Friday 12 October 2012

Boo' by K. A. Laity

It started with the little black cat. “We should take it in,” she said, looking at the damp moggie shivering in the light evening rain.

“Black cats are bad luck,” he said and laughed. He could always find some way to shut her suggestions down. The restaurant was too expensive, the movie too lovey-dovey, the beer wasn’t PBR.

Once she pretended she was confused and bought Schaefer instead. When he remonstrated with her, she used the excuse that she didn’t drink, it all looked the same. Before he finished the case, he made sure she would remember.

Her mother didn’t believe the broken arm had been an accident. “I thought you were better than that.”

“She looks so cold.” Her heart went out to the little critter.
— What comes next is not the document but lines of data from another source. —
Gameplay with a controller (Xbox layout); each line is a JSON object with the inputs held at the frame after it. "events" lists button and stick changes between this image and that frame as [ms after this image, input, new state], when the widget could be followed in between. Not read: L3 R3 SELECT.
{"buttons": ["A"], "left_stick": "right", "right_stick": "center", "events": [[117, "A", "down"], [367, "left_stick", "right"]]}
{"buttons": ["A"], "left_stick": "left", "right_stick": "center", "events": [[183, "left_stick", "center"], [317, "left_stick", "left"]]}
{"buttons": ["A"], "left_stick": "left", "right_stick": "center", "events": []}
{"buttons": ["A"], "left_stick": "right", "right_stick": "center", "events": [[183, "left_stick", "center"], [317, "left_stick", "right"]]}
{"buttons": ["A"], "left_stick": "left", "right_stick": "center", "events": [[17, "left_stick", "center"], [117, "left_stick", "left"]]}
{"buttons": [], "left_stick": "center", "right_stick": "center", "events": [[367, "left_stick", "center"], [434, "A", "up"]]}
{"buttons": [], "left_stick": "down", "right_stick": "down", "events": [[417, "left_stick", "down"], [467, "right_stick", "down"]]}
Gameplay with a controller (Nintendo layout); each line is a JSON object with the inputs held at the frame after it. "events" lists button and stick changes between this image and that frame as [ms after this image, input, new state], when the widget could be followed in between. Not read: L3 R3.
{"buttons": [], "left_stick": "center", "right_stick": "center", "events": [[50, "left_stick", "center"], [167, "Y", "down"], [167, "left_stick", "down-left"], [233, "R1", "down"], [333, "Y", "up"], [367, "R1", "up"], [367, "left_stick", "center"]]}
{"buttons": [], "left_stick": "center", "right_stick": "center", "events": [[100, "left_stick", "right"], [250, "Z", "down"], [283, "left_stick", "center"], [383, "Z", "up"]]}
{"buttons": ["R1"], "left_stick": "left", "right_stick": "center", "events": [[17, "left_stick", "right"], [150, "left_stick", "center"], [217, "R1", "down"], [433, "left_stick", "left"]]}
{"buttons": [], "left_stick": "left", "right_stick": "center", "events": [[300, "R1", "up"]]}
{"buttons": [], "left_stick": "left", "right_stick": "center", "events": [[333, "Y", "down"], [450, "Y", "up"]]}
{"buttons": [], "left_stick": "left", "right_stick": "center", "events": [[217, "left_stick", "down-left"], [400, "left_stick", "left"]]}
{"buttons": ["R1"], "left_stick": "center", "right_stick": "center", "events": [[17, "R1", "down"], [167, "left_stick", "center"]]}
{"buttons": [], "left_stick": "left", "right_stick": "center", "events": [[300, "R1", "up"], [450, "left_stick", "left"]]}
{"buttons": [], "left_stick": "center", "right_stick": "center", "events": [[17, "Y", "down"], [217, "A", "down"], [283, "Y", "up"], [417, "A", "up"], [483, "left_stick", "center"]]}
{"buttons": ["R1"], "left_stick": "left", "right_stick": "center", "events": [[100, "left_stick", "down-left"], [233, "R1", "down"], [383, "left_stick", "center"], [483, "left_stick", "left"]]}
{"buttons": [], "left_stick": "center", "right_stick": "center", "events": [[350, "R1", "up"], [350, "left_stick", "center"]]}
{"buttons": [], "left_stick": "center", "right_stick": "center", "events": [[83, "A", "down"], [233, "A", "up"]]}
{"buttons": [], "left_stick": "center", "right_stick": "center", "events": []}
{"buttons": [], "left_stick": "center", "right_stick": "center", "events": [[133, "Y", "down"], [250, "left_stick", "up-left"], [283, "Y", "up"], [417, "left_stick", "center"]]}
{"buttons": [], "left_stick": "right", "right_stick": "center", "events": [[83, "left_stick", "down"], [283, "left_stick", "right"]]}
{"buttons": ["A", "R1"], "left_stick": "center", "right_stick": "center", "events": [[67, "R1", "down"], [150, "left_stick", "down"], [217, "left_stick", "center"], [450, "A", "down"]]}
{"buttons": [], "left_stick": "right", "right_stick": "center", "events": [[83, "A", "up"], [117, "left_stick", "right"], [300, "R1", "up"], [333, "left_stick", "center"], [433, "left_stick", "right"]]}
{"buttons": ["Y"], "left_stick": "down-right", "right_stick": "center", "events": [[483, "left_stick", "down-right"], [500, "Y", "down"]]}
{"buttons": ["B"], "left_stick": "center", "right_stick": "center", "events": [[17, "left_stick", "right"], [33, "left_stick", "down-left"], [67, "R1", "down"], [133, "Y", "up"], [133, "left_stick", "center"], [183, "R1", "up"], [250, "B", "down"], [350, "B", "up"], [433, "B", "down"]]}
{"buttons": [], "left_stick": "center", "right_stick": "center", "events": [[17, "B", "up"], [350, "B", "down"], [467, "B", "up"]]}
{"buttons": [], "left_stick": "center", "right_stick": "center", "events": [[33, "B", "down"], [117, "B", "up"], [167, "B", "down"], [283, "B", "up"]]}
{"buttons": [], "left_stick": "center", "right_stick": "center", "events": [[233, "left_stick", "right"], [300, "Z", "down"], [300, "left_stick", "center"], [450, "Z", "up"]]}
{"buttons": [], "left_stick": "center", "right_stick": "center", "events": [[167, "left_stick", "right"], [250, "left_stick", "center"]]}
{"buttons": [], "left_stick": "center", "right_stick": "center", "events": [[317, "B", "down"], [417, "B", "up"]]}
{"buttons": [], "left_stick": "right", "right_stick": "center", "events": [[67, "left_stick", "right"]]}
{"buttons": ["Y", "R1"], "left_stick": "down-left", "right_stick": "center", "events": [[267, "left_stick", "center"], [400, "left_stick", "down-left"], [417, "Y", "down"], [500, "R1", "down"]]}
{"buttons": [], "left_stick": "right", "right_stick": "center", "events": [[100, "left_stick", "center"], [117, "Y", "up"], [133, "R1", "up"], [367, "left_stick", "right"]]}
It looked up at her through the window as she filled the sink with hot water.

“I got all the pussy I need in here.” He slapped her bottom with a yelp of laughter.

He had already downed a few PBRs so it made him chuckle the rest of the night to repeat his witticism. “Heh! Wait ‘til I tell Asian Bob that one. He’s gonna bust a gut.”

She tried to fall asleep but kept hearing the pathetic mews in between his snores.  Easing herself out of bed, she tiptoed to the kitchen and retrieved a couple of ham slices from the refrigerator. Slipping out the door, she crouched down facing the overturned bucket where the cat had sat on.

A pair of bright eyes peaked out from behind it.

“Here puss.” The light mist covered the piece of ham she held before her but she stood patiently until the cat—no more than a kitten really—crept out to take it from her, wolfing it down as she patted its head and purring loudly. “You need taking care of,” she whispered.

The towel didn’t dry her hair completely, but she figured it would be all right. Yet when she crept back into the bedroom, he switched the light on.

“You fed that cat.”

It wasn’t a question. She bowed her head.

“It’s going to be hanging around here forever now. We can’t have that.”

“I’ll take it to the veterinarian around the corner in the morning, she’ll find—“
“Another sucker?” He sniffed. Beer always gave him a runny nose at night. “The world doesn’t need yet another useless cat.” He rolled out of bed and shook the pillow out of its case. “Get my bat. We’re going to put an end to this.”


“Get my bat.” He walked out into the kitchen and stepped into the yard. “Here puss. C’mere, kitty. I got a nice surprise for you.” The joy in his voice unnerved her. “Where’s my bat?”

“Here.” She wasn’t sure she said it out loud. Her hands made the decision for her and she swung the bat down on his head. Twice.

The cat ate all the ham as they sat in the rain.